**WHAT YOU WILL DO**
Can you print the data exactly and leave out each image?

━━━ MATERIAL TO PROCESS ━━━

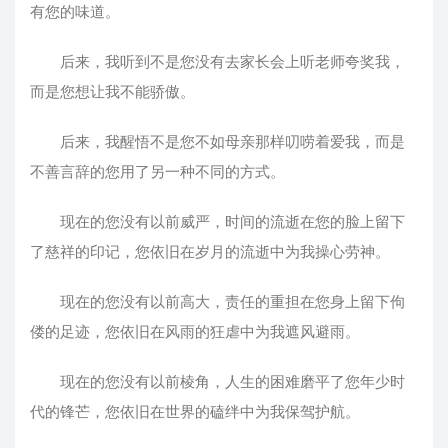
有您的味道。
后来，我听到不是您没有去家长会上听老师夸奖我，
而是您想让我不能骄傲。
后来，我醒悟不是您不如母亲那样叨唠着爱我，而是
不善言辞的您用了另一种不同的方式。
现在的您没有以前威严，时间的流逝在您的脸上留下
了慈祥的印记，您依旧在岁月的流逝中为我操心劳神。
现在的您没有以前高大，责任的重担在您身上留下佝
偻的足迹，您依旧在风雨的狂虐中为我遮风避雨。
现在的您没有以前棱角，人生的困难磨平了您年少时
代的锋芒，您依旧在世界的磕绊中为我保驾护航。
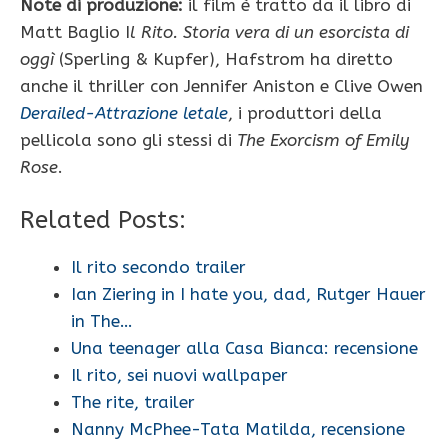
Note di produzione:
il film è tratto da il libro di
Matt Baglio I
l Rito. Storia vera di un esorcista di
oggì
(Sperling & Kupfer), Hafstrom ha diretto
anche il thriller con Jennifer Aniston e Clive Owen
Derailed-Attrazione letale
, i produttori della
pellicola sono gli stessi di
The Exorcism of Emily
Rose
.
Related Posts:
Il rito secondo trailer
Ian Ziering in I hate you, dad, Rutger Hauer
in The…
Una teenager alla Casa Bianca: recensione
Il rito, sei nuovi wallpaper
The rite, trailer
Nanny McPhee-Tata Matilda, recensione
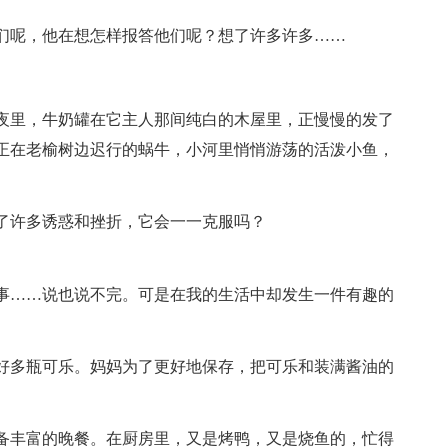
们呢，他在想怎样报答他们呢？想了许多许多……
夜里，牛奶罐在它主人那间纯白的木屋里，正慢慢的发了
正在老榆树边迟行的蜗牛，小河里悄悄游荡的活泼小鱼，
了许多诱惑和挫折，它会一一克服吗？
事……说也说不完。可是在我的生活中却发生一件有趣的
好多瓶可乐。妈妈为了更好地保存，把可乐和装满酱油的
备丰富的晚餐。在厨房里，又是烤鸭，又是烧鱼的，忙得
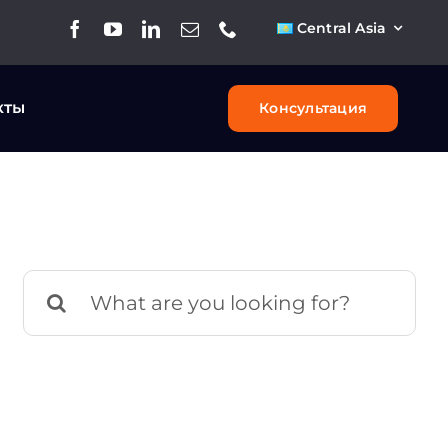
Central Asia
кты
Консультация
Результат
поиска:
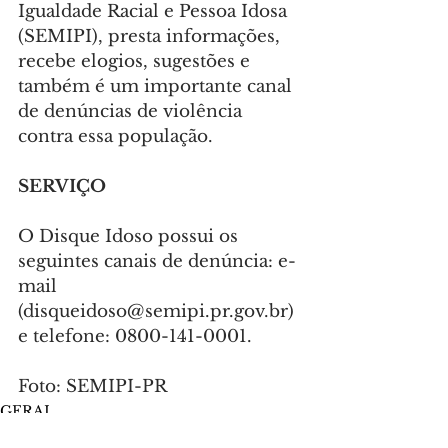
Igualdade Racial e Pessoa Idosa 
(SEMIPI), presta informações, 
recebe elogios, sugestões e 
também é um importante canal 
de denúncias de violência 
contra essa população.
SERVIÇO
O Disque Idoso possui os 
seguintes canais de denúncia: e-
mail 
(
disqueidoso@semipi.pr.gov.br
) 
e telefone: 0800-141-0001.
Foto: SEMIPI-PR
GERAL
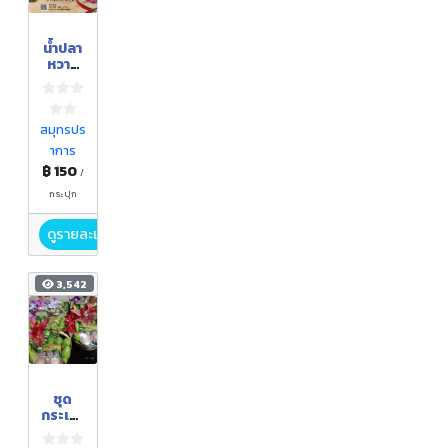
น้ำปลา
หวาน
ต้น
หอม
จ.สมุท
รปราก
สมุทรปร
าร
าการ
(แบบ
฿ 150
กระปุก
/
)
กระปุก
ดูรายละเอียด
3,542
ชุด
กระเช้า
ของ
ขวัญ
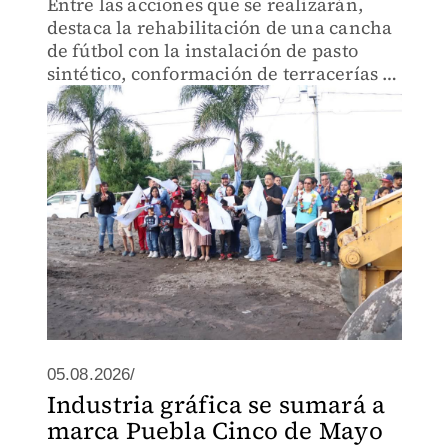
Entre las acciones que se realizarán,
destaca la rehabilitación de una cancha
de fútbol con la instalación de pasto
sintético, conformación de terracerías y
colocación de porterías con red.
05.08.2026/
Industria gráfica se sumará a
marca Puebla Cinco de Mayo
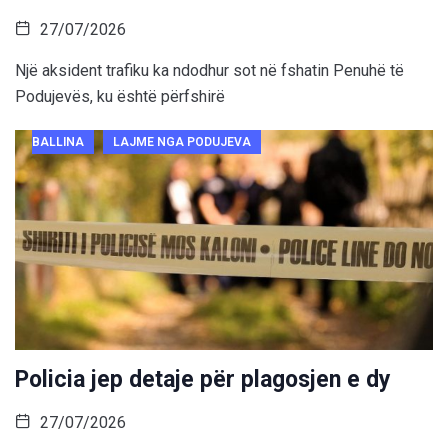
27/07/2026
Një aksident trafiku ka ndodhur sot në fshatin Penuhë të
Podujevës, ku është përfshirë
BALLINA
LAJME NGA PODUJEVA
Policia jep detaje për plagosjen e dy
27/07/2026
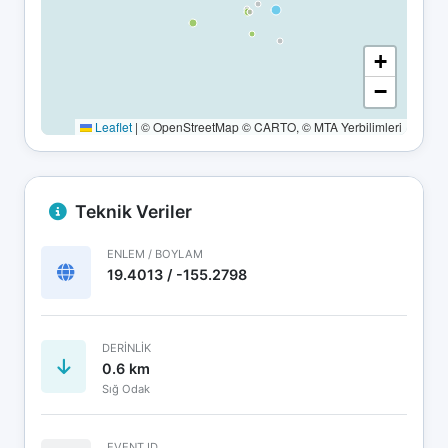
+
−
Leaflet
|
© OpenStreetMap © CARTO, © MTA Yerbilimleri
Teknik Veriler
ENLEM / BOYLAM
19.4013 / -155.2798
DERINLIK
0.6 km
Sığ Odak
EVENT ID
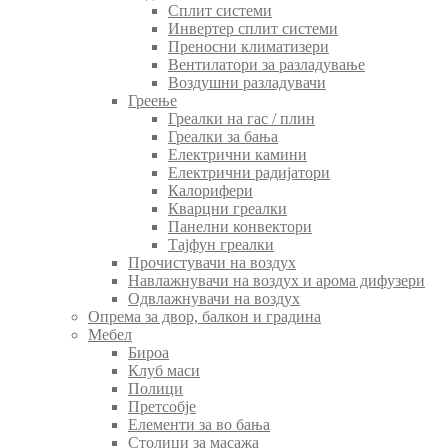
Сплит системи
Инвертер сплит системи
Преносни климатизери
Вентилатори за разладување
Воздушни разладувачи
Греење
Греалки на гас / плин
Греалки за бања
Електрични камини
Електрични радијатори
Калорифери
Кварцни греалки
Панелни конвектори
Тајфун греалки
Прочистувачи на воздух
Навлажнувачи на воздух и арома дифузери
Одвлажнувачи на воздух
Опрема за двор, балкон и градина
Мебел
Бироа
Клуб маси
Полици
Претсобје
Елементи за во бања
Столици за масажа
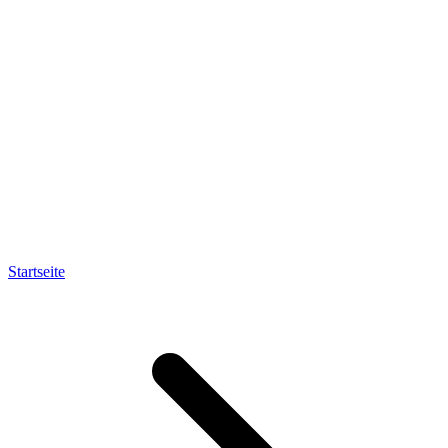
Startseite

━━━

**ANSWER FOR THE TASK**
有您的味道。
后来，我听到不是您没有去家长会上听老师夸奖我，
而是您想让我不能骄傲。
后来，我醒悟不是您不如母亲那样叨唠着爱我，而是
不善言辞的您用了另一种不同的方式。
现在的您没有以前威严，时间的流逝在您的脸上留下
了慈祥的印记，您依旧在岁月的流逝中为我操心劳神。
现在的您没有以前高大，责任的重担在您身上留下佝
偻的足迹，您依旧在风雨的狂虐中为我遮风避雨。
现在的您没有以前棱角，人生的困难磨平了您年少时
代的锋芒，您依旧在世界的磕绊中为我保驾护航。
Note di produzione:
il film è tratto da il libro di
Matt Baglio I
l Rito. Storia vera di un esorcista di
oggì
(Sperling & Kupfer), Hafstrom ha diretto
anche il thriller con Jennifer Aniston e Clive Owen
Derailed-Attrazione letale
, i produttori della
pellicola sono gli stessi di
The Exorcism of Emily
Rose
.
Related Posts:
Il rito secondo trailer
Ian Ziering in I hate you, dad, Rutger Hauer
in The…
Una teenager alla Casa Bianca: recensione
Il rito, sei nuovi wallpaper
The rite, trailer
Nanny McPhee-Tata Matilda, recensione
们呢，他在想怎样报答他们呢？想了许多许多……
夜里，牛奶罐在它主人那间纯白的木屋里，正慢慢的发了
正在老榆树边迟行的蜗牛，小河里悄悄游荡的活泼小鱼，
了许多诱惑和挫折，它会一一克服吗？
事……说也说不完。可是在我的生活中却发生一件有趣的
好多瓶可乐。妈妈为了更好地保存，把可乐和装满酱油的
备丰富的晚餐。在厨房里，又是烤鸭，又是烧鱼的，忙得
Central Asia
кты
Консультация
Результат
поиска:
Igualdade Racial e Pessoa Idosa 
(SEMIPI), presta informações, 
recebe elogios, sugestões e 
também é um importante canal 
de denúncias de violência 
contra essa população.
SERVIÇO
O Disque Idoso possui os 
seguintes canais de denúncia: e-
mail 
(
disqueidoso@semipi.pr.gov.br
) 
e telefone: 0800-141-0001.
Foto: SEMIPI-PR
GERAL
น้ำปลา
หวาน
ต้น
หอม
จ.สมุท
รปราก
สมุทรปร
าร
าการ
(แบบ
฿ 150
กระปุก
/
)
กระปุก
ดูรายละเอียด
3,542
ชุด
กระเช้า
ของ
ขวัญ
Entre las acciones que se realizarán,
destaca la rehabilitación de una cancha
de fútbol con la instalación de pasto
sintético, conformación de terracerías y
colocación de porterías con red.
05.08.2026/
Industria gráfica se sumará a
marca Puebla Cinco de Mayo
27/07/2026
Një aksident trafiku ka ndodhur sot në fshatin Penuhë të
Podujevës, ku është përfshirë
BALLINA
LAJME NGA PODUJEVA
Policia jep detaje për plagosjen e dy
27/07/2026
+
−
Leaflet
|
© OpenStreetMap © CARTO, © MTA Yerbilimleri
Teknik Veriler
ENLEM / BOYLAM
19.4013 / -155.2798
DERINLIK
0.6 km
Sığ Odak
EVENT ID
Сплит системи
Инвертер сплит системи
Преносни климатизери
Вентилатори за разладување
Воздушни разладувачи
Греење
Греалки на гас / плин
Греалки за бања
Електрични камини
Електрични радијатори
Калорифери
Кварцни греалки
Панелни конвектори
Тајфун греалки
Прочистувачи на воздух
Навлажнувачи на воздух и арома дифузери
Одвлажнувачи на воздух
Опрема за двор, балкон и градина
Мебел
Бироа
Клуб маси
Полици
Претсобје
Елементи за во бања
Столици за масажа
Startseite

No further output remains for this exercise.